**Texte étudié:**
————————

Que s’est-il donc passé ? Je pense que les succès n’ont pas été exempts d’erreurs, d’ordre militaire et diplomatique.

Pour Barkhane et sa prolongation, l’erreur militaire a consisté, lorsque nous avons engagé l’opération, à penser que nous pouvions nous disperser. Je vous rappelle qu’à l’époque nous étions engagés – sans doute était-ce nécessaire – dans l’opération Sentinelle et en Irak, mais au vu du format de nos armées, se diviser et se disperser, c’était finalement s’affaiblir, car on ne gagne ce genre de guerre qu’en tapant vite et très fort.

Autre élément concernant l’aspect militaire, nous nous sommes bercés d’un certain nombre d’illusions. C’était beaucoup présumer que de penser qu’en très peu de temps nous pouvions relever une armée comme celle du Mali, qui était l’une des plus faibles et des plus corrompues d’Afrique.

Il était illusoire de croire que la force du G5 Sahel, même s’il fallait sans doute la mettre en place, pouvait exister en tant que telle, sans la perfusion française, sans l’habitude et la culture de la planification issue d’états-majors communs – en réalité, une telle grammaire de l’intervention sur le terrain est essentielle, si l’on veut être efficace.

Vous avez parlé, monsieur le Premier ministre, de « l’esprit de Takuba » : pour filer la métaphore, Takuba relevait effectivement d’une dimension immatérielle en quelque sorte. Si vous enlevez les 400 militaires français de Takuba, que reste-t-il ? Seulement l’esprit !

Quant à la Minusma, peut-être faut-il reconnaître, mes chers collègues, qu’elle a toujours été incapable de faire autre chose que de se protéger elle-même, et encore avec l’appui de nos forces ?

Voilà pour l’aspect militaire. Mais, selon moi, les erreurs les plus importantes ont été d’ordre diplomatique.

La première erreur d’analyse a été faite, lorsque le Président de la République a annoncé – en juin 2021, me semble-t-il – juste après le sommet de Pau, sans grande concertation avec nos partenaires africains, un retrait progressif.

Cette décision a envoyé un double signal.

D’abord à la junte, qui l’a saisi comme un prétexte – j’approuve évidemment, monsieur le Premier ministre, ce que vous avez dit sur la junte – pour se jeter dans les bras de Wagner et d’une autre puissance que la France.

————————

**Données présentées:**
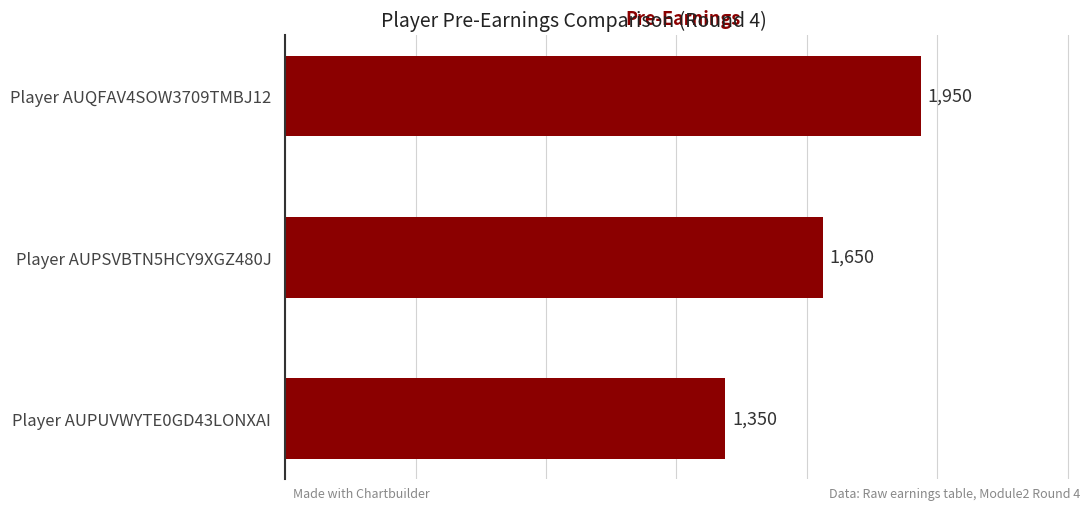

Where is the data nearest to the value 1650?

Player AUPSVBTN5HCY9XGZ480J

————————

**Consigne:**
D'après le texte étudié, expliquez en une à trois phrases pourquoi la dispersion des forces a été une erreur militaire au moment d'engager l'opération Barkhane. Appuyez-vous uniquement sur le texte étudié pour répondre.

**Réponse:**
Vu le format des armées françaises, alors aussi engagées dans l'opération Sentinelle et en Irak, se diviser et se disperser revenait finalement à s'affaiblir. Or ce genre de guerre ne se gagne qu'en frappant vite et très fort.